Como terapia individual, quizás la mejor receta sea tomarle al país en clave de chiste. Puede ser muy sano para la mente ver a sus autoridades y a sus políticos como bufones que representan una mala comedia que se repite año tras año y que cada vez la interpretan actores más mediocres. O –comedia al fin y al cabo– no hacer ningún esfuerzo por diferenciar al personaje real de la parodia que de él se hace en algún programa de televisión. Así se evita problemas y se guarda el hígado para funciones más importantes como los reiterados brindis de estas fechas. Las cosas pueden suceder y uno solo debe hacer el quite para dejarlas pasar por el lado.

Cansado de tanto ajetreo, el ecuatoriano común y corriente ha escogido ese camino y apenas ha prestado atención a los últimos acontecimientos. No importa que signifique mayor inseguridad para mañana si la indiferencia puede ofrecer tranquilidad para hoy. Después del trauma producido por la debacle bancaria, sentida dramáticamente por el congelamiento de depósitos, no solo se produjo la pérdida generalizada de la confianza sino que quedó seriamente golpeado el sentimiento de pertenencia a la comunidad. El caos que predominó por demasiado tiempo fue el ingrediente adicional para que la gente se recluya en sus casas y se encierre en sus asuntos privados.
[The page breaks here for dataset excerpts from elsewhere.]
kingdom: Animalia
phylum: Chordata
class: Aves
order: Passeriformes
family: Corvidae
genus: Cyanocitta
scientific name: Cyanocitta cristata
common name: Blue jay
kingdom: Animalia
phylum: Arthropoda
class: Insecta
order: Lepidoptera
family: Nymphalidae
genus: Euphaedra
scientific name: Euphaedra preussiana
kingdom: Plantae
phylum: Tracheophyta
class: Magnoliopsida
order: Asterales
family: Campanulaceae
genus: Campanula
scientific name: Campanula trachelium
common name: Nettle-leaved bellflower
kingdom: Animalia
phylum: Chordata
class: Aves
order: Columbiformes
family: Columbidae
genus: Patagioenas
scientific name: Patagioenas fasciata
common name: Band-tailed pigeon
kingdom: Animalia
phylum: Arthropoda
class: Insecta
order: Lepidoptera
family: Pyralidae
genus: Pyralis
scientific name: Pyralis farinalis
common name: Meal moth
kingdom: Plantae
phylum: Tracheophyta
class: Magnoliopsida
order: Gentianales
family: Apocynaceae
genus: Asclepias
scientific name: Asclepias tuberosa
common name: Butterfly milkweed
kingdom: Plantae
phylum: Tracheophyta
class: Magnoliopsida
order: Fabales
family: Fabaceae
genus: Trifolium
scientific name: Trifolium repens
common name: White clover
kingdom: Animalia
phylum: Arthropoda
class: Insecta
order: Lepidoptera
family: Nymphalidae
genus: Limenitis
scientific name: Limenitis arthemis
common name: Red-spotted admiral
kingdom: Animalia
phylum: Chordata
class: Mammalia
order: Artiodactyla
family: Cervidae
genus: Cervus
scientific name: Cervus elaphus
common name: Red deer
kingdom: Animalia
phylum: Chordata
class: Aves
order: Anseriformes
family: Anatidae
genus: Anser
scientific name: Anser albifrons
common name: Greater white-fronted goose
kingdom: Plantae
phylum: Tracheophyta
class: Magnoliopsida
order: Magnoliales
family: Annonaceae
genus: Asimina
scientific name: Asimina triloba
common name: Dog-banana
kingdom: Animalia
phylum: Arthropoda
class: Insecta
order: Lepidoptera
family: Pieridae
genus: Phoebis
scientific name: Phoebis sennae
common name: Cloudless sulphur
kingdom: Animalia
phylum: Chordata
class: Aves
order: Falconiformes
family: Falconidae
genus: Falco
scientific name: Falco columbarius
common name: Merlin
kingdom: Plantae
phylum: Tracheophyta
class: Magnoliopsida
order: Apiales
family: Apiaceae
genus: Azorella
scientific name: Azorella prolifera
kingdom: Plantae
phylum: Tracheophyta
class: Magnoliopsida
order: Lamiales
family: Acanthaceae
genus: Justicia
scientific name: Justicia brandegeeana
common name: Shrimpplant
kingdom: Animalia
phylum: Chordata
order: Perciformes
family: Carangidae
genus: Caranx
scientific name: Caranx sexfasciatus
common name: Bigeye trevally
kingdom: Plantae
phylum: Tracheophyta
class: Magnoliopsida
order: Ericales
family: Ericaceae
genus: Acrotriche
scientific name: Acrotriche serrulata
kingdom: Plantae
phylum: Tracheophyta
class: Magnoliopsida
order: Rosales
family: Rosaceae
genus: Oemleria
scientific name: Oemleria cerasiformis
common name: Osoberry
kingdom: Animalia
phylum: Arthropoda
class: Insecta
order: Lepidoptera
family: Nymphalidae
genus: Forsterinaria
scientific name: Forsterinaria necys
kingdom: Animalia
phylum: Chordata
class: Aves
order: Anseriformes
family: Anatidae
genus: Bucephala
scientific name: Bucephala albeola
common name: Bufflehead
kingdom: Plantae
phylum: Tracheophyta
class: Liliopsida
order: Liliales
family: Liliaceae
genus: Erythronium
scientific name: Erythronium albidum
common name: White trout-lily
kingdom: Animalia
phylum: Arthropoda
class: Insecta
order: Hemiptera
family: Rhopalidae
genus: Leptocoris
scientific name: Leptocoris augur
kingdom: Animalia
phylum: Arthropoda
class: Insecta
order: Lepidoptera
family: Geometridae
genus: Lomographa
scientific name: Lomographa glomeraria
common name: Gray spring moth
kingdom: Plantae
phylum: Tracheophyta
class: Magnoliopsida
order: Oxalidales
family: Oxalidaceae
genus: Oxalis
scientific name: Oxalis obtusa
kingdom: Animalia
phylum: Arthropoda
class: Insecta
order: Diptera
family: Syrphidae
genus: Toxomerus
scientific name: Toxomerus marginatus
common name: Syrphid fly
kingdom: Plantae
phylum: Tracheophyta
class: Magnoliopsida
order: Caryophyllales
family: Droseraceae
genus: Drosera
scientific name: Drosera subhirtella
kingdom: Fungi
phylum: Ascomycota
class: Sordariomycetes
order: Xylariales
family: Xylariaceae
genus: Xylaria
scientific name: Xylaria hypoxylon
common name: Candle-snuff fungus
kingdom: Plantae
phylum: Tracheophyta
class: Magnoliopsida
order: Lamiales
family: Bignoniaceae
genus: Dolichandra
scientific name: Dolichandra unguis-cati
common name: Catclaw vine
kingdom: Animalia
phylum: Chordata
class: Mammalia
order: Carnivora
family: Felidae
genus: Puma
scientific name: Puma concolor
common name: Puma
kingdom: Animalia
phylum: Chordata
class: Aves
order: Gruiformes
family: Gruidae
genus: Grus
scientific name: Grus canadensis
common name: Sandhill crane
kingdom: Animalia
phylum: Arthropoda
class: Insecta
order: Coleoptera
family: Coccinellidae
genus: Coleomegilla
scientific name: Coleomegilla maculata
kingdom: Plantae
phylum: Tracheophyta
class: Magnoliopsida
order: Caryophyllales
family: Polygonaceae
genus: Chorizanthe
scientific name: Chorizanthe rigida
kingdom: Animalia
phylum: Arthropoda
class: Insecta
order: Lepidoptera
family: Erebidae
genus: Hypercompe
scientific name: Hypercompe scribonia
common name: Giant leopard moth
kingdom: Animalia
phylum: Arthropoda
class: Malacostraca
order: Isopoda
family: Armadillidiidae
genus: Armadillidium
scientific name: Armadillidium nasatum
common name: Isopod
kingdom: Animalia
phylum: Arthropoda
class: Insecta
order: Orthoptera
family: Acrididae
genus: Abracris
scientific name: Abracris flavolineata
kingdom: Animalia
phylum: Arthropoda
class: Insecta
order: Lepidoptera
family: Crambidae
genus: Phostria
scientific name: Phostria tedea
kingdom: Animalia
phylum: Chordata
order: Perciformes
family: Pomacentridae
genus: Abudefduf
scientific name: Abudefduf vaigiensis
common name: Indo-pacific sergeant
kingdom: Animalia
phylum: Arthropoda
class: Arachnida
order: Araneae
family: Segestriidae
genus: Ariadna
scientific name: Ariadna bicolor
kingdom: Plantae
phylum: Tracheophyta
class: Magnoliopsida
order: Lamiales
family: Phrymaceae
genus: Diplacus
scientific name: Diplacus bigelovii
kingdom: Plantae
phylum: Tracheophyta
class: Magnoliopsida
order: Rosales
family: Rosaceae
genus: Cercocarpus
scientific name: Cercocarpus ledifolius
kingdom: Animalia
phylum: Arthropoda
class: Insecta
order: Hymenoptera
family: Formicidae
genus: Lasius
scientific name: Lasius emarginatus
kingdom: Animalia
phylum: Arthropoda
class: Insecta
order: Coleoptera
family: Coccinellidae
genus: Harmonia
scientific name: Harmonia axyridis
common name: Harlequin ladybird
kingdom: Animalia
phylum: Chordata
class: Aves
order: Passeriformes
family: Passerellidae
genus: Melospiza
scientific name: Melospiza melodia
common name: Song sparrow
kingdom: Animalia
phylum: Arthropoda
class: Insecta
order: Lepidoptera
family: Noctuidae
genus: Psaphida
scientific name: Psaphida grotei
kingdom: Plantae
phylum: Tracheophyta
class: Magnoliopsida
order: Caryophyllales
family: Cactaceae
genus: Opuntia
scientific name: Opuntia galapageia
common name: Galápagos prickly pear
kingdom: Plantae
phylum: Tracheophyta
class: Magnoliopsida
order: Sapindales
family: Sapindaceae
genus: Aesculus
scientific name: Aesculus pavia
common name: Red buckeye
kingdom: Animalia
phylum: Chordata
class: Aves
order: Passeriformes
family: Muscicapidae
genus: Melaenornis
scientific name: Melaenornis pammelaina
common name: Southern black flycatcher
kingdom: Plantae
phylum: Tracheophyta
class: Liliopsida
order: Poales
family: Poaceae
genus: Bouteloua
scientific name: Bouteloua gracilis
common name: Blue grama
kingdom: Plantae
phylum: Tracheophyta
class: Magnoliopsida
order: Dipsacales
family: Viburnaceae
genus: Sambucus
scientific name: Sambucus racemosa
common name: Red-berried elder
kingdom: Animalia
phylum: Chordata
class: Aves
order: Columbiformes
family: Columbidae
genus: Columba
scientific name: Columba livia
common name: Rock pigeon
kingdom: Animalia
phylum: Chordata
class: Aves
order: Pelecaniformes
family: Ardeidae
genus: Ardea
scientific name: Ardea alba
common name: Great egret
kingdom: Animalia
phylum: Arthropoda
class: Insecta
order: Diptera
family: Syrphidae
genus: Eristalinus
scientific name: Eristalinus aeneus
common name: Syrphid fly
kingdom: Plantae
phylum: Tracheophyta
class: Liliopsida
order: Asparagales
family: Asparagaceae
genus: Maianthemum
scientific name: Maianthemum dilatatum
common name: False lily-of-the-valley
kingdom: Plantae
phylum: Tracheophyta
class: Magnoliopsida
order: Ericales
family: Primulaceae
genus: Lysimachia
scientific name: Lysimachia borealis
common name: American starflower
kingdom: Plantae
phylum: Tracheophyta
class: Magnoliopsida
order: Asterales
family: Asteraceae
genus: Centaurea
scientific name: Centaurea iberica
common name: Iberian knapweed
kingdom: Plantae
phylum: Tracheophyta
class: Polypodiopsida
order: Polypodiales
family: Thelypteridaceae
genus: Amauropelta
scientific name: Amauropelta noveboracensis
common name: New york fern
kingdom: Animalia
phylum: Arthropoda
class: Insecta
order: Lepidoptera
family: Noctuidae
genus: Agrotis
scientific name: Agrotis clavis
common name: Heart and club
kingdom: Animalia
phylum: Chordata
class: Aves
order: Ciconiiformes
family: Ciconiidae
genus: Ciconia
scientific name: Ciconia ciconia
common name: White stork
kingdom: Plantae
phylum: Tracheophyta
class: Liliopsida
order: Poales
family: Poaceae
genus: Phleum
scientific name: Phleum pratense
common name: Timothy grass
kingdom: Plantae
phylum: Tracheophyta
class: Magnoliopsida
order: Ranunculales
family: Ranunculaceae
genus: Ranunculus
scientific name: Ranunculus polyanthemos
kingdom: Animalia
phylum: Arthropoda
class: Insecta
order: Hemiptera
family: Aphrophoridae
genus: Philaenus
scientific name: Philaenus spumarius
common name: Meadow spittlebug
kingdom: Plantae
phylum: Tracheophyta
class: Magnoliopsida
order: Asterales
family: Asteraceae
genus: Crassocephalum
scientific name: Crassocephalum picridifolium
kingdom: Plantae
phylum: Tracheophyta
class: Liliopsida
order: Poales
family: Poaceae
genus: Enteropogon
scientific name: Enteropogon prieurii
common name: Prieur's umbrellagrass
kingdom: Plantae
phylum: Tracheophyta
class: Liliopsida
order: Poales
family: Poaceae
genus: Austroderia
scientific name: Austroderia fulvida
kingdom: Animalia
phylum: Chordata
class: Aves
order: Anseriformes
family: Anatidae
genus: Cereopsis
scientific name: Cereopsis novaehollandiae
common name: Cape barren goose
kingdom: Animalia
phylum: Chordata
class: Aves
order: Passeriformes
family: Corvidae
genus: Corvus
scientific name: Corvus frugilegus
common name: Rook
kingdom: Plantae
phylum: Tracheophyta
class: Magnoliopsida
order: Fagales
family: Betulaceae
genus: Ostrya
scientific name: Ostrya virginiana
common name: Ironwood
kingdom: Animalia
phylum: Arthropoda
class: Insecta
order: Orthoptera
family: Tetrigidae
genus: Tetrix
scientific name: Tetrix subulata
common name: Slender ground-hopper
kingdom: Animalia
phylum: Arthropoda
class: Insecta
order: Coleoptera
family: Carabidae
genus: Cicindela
Si se revisa lo sucedido en los últimos tres o cuatro años aparece como constante el rechazo a cualquier cosa que huela a política o que se le parezca y la desmovilización incluso de los más activos ocupantes de calles y carreteras. Como contrapartida, quienes han podido hacerlo han encontrado la compensación en el consumo desenfrenado de bienes innecesarios y de corta duración. Los demás, que son la mayoría, parecen haber llegado a la conclusión de que si la política no pudo cambiar las cosas antes, no hay razón para esperar que lo haga en el futuro.

Poner a anodinos individuos manejados por titiriteros mayores a cargo de los asuntos públicos es solamente uno de los resultados de esa actitud y no necesariamente el más grave. La erosión de lo público, de lo colectivo, ese sí es el principal problema que se deriva de la suma de indiferencias. La pérdida del sentido de pertenencia a un conglomerado humano termina por anular la misma posibilidad de construir un espacio común en el que se sientan integrados todos y cada uno de sus componentes. El movimiento se torna circular y de ahí en adelante se vuelve casi imposible acabar con la lógica perversa que se retroalimenta a cada paso. A ese punto ha llegado ya el Ecuador. Las esporádicas manifestaciones de sentimiento colectivo y algún asomo de orgullo compartido que surgen a partir de los contados triunfos deportivos no constituyen contrapeso suficiente. El sí se puede o cualquier otra consigna vacía no han aparecido cuando han sido más necesarias, ni siquiera cuando una pandilla ha acabado con la magra institucionalidad. Después de todo, también las consignas tienen algo o mucho de chiste.